À cet environnement s’ajoute la menace d’une crise humanitaire et sanitaire majeure après les pillages généralisés des stocks alimentaires et des centres de santé. Selon l’ONU, 1,6 million de Centrafricains (sur une population de 4,5 millions d’habitants) ont besoin d’une aide d’urgence et 206 000 ont été déplacées.
LAURENT LARCHER
Centrafrique: tensions à Bangui dans le quartier de Boy-Rabe
RFI mardi 20 août 2013 à 00:17
Panique dans le quartier de Boy-Rabe, situé dans le 4e arrondissement de Bangui, un jour seulement après la prestation de serment de Michel Djotodia. En effet, la majorité des habitants du quartier ont déjà évacué la zone, à cause des rumeurs d’attaque des hommes de la coalition Seleka. Des tirs à l’arme automatique et légère ont été entendus dimanche dans la matinée de la prestation de serment de Michel Djotodia à la tête de la transition. Les ex-rebelles de la Seleka et les jeunes de Boy-Rabe se rejettent la responsabilité. A l’issue d’une réunion tenue lundi 19 août, les nouveaux maîtres de Bangui promettent des représailles, afin de restaurer l’autorité de l’Etat dans le quartier. Boy-Rabe est reconnu comme l’un des quartiers les plus agitateurs de Bangui.
Officiellement, l’accès au quartier de Boy-Rabe a été fermé, à cause de la prestation de serment du président de la transition Michel Djotodia, le 18 août à Bangui. Mais le garrot est resté serré jusqu’à ce mardi matin.

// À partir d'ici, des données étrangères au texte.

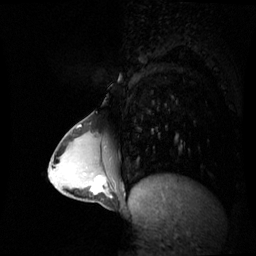
Breast MRI (dynamic contrast-enhanced), one sagittal slice; slice 23 of 60 in the series (ordered by position); dynamic contrast-enhanced series, image 2 of 3 at this slice position (ordered by acquisition); 1.5 T; TE 4.2 ms, TR 8.9 ms; 2.4 mm slice thickness; 256 × 256 image matrix. Patient: female, 34 years. From the clinical record (not read from this slice): setting: breast cancer imaged before/during neoadjuvant chemotherapy; receptor status: triple-negative.
Outlined on this slice (semi-automatically segmented with operator editing):
- analysis volume of interest (the breast-tissue region the enhancement analysis was run in; not a lesion): bounding box <65,168,108,204> (left, top, right, bottom; pixels)
- tumour enhancement mask (voxels above the 70 % enhancement threshold inside the analysis volume of interest): <91,177,105,194>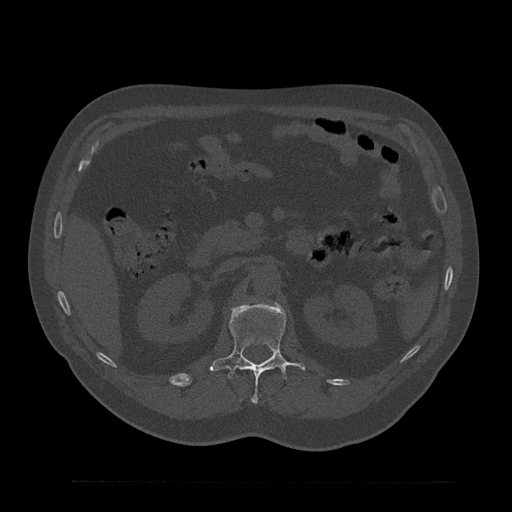
CT including the spine, one axial slice; 120 kVp; bone window (W 1800 / L 400 HU); 0.5 mm slice thickness; 512 × 512 image matrix, field of view 430 × 430 mm. Male patient, age 61 years. Case-level facts recorded for this patient, not image findings: primary cancer: prostate.
Annotated regions visible in this slice (semi-automatically segmented with operator editing):
- L1 vertebra: bounding box [x1, y1, x2, y2] px = [210, 302, 305, 403]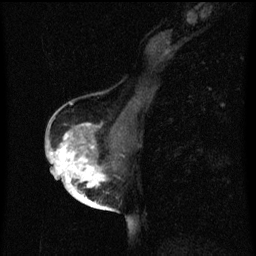
Breast MRI (dynamic contrast-enhanced), one sagittal slice. Position 32 of 60 along the scan axis. Dynamic contrast-enhanced series, image 2 of 3 at this slice position (ordered by acquisition). 1.5 T. TE 4.2 ms, TR 8 ms. 2 mm slice thickness. 256 × 256 image matrix, field of view 180 × 180 mm. Female patient, age 56 years.
Structures marked on this image (semi-automatic segmentation, software-assisted and operator-edited):
- analysis volume of interest (the breast-tissue region the enhancement analysis was run in; not a lesion): bounding box (x1, y1, x2, y2) in pixels: (54, 124, 120, 199)
- tumour enhancement mask (voxels above the 70 % enhancement threshold inside the analysis volume of interest): (54, 124, 107, 199)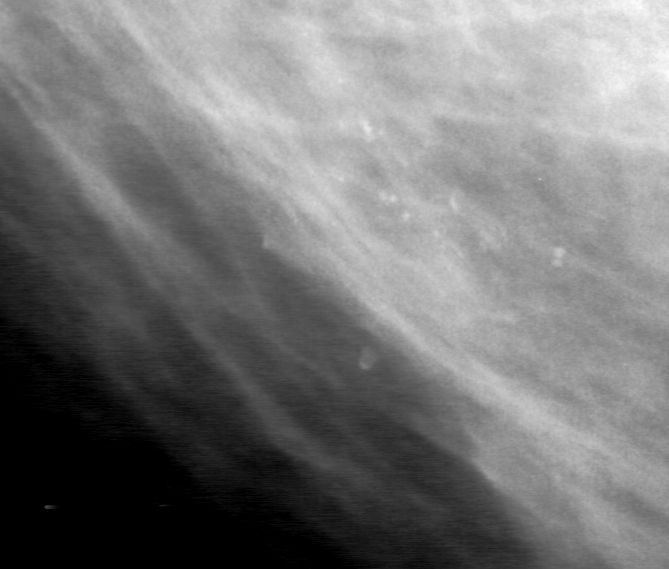
Crop from a digitized film mammogram around one marked abnormality, left breast, MLO view, BI-RADS breast density category 3 (scale 1–4).
Calcifications, morphology punctate / fine linear branching, distribution clustered; BI-RADS assessment category 0 (incomplete: needs additional imaging); subtlety rating 4 on a 1 (subtle) to 5 (obvious) scale; pathology (as recorded): malignant.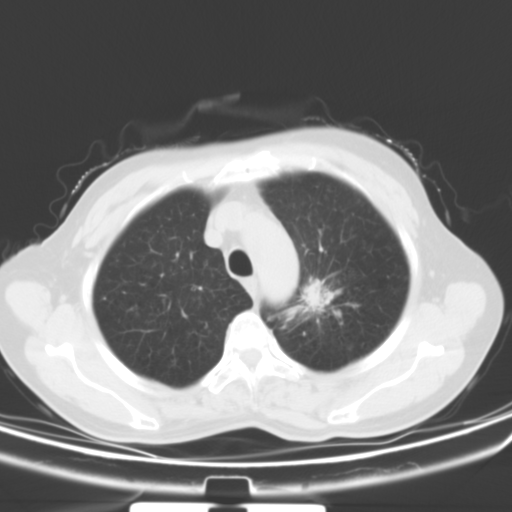
Chest CT, one axial slice; slice 45 of 53 in the series (ordered by position); 120 kVp; lung window (W 1500 / L -600 HU); 5 mm slice thickness; 512 × 512 image matrix, field of view 329 × 329 mm. Female patient, age 60 years. Case-level facts recorded for this patient, not image findings: clinical TNM (as recorded): T1b N0 M0.
Structures marked on this image (bounding box drawn by a radiologist):
- lung tumour (recorded histology: squamous cell carcinoma): bounding box (x1, y1, x2, y2) in pixels: (300, 274, 328, 316)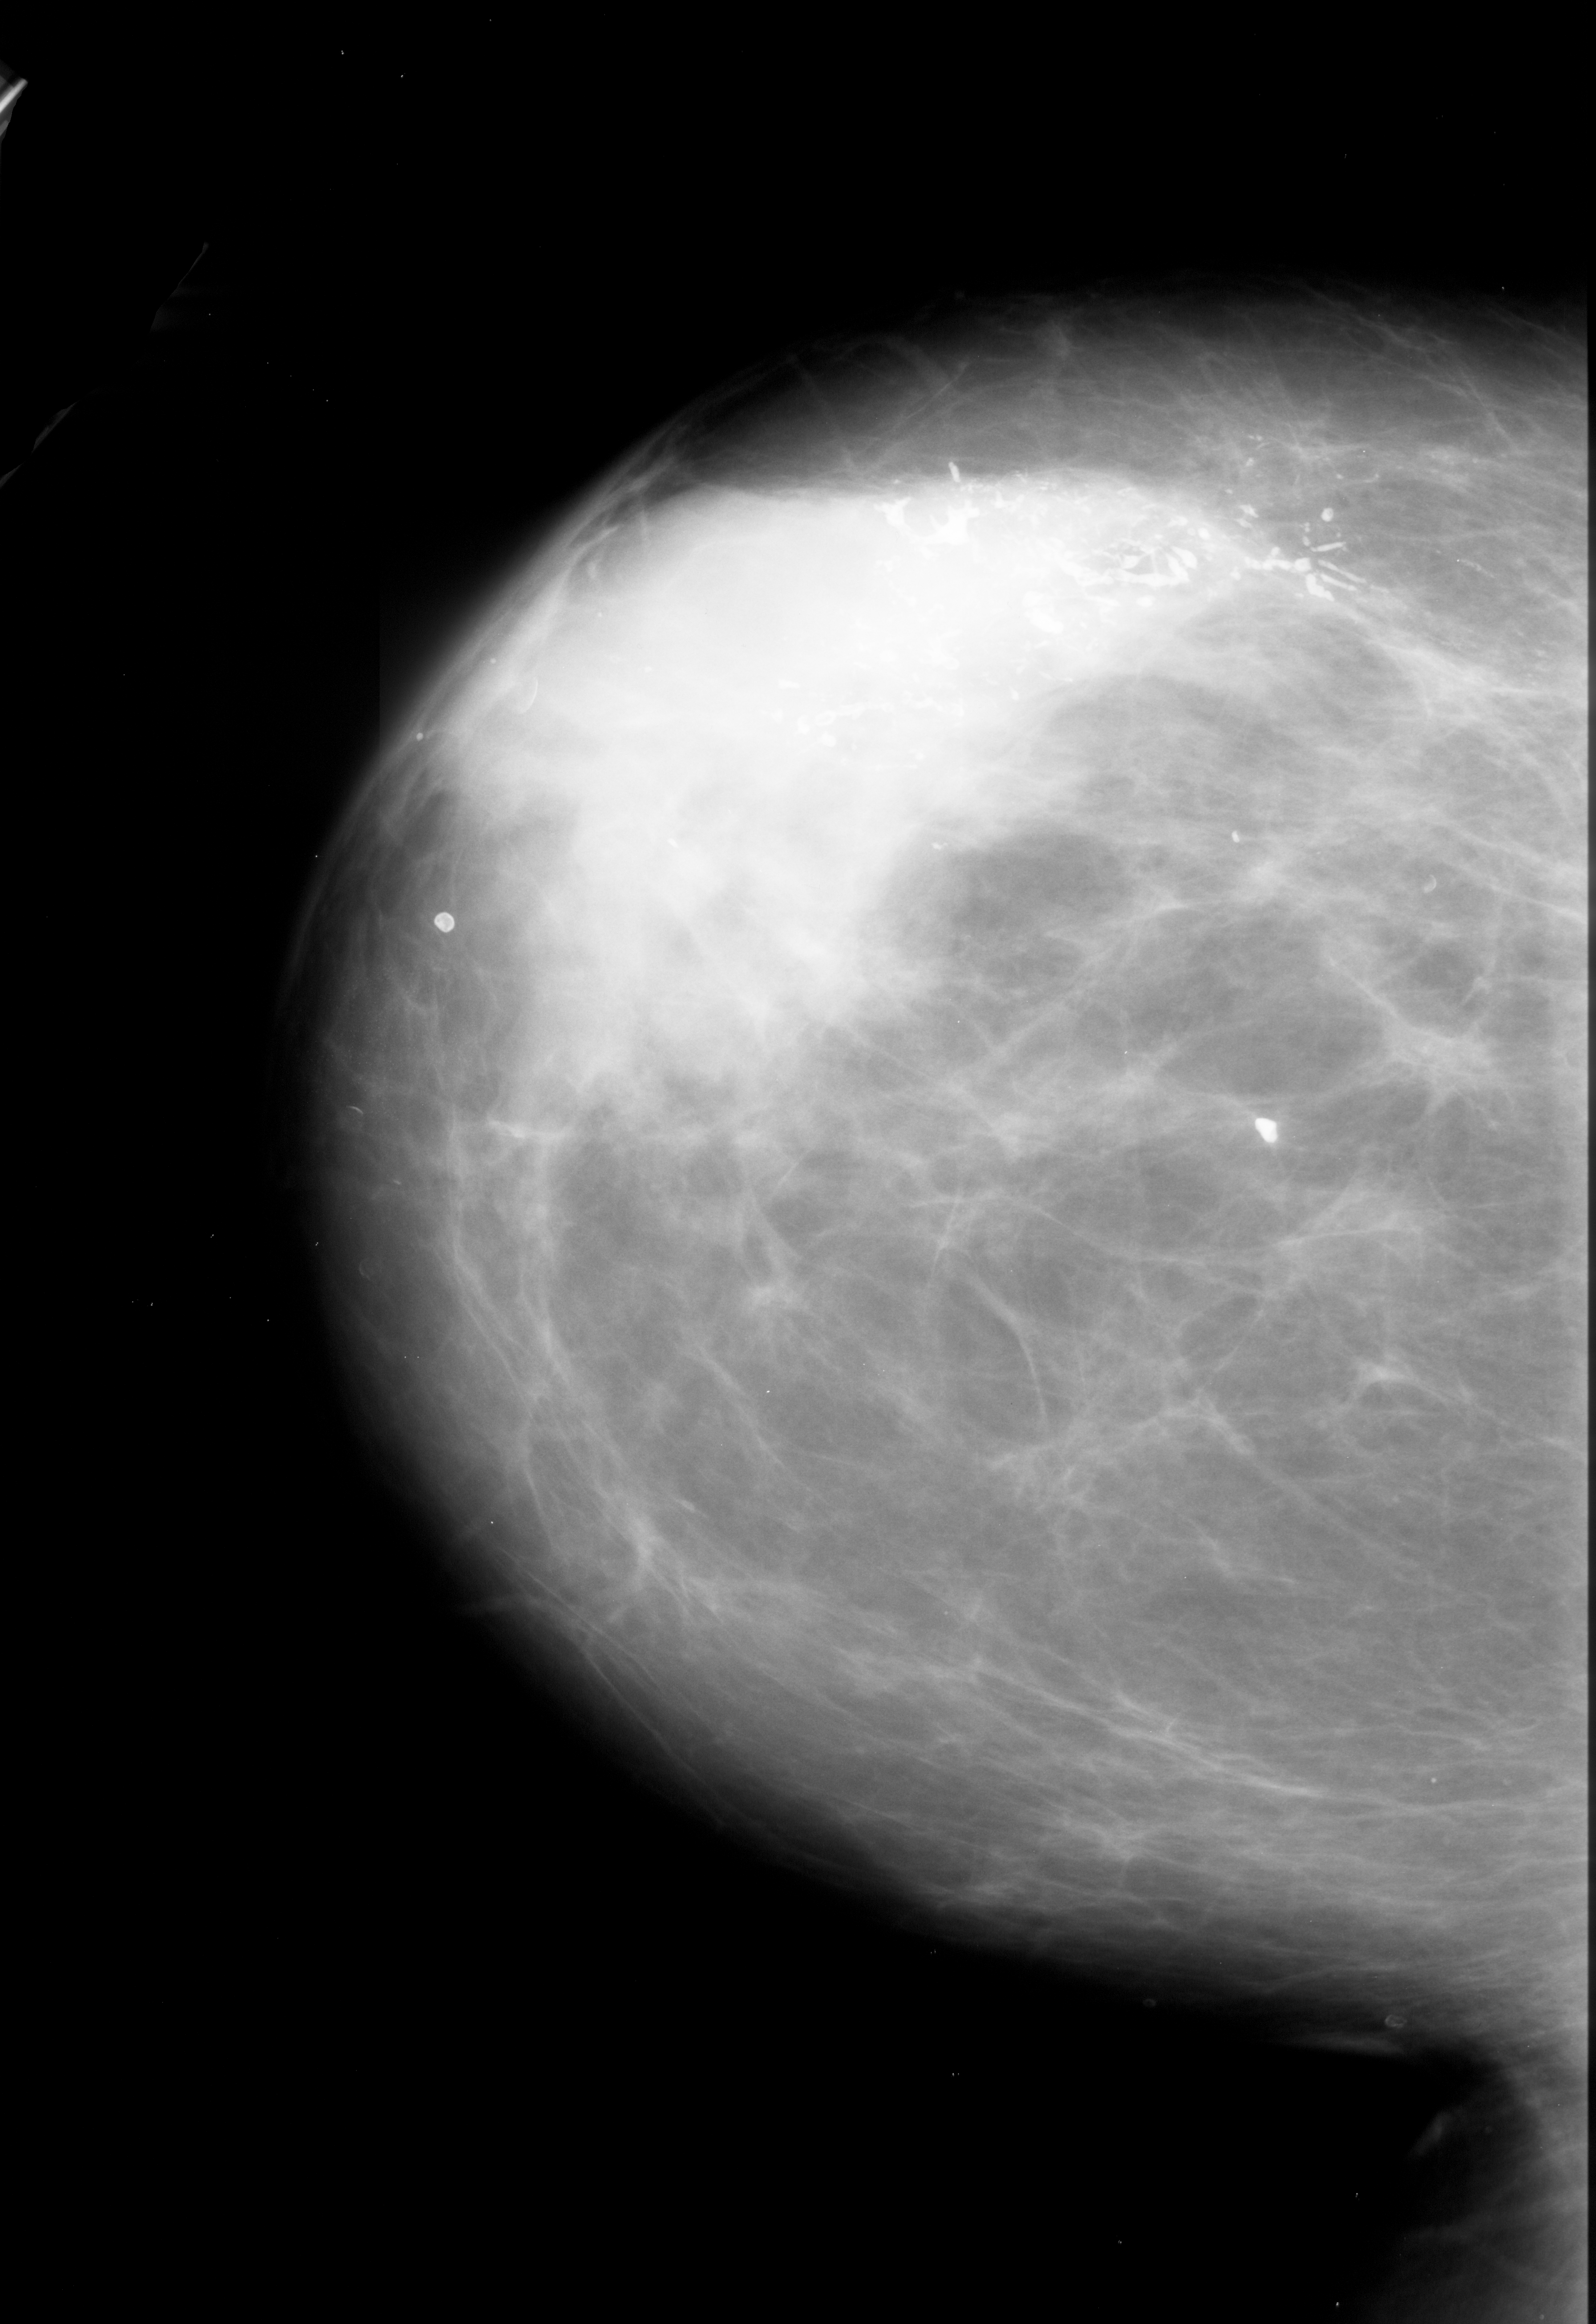
Mammogram (digitized film), left breast, craniocaudal (CC) view, BI-RADS breast density category 4 (scale 1–4).
Calcifications, morphology pleomorphic, distribution segmental; BI-RADS assessment category 5; pathology (as recorded): malignant.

La coalition Seleka a déployé un important dispositif militaire à l’entrée du quartier, afin de filtrer la circulation.
Les véhicules et autres engins à deux roues n’ont toujours pas pénétré la zone. Tous les passants sont systématiquement fouillés. Une psychose généralisée gagne la population. Les trois quarts des habitants de ce quartier, réputé proche de l’ancien président François Bozizé, ont déjà évacué le périmètre, à cause des rumeurs d’attaque des éléments de la Seleka.
Un quartier qui regorge d’armes
Dans une réunion tenue lundi à Bangui, le ministre d’Etat à la Sécurité publique, Noureddine Adam, n’a pas caché sa colère face au comportement des jeunes de Boy-Rabe. Pour lui, Boy-Rabe regorge d’armes distribuées par l’ancien régime. Par conséquent, il doit être désarmé.
Un ultimatum a été donné à cet effet aux chefs de quartier : ils doivent dénoncer les infiltrés. Sinon, « l’armée prendra ses responsabilités et ce, sans concession », a dit le ministre.
Déjà en avril, plus de 25 personnes ont été tuées par la Seleka dans une opération dite de désarmement, dans le seul quartier de Boy-Rabe, en deux jours. Depuis lors, l’ancien chef de la Seleka, Michel Djotodia, a promis de ne pas entrer dans Boy-Rabe. Même si, a-t-il dit, « nous savons que Boy-Rabe regorge d'armes ».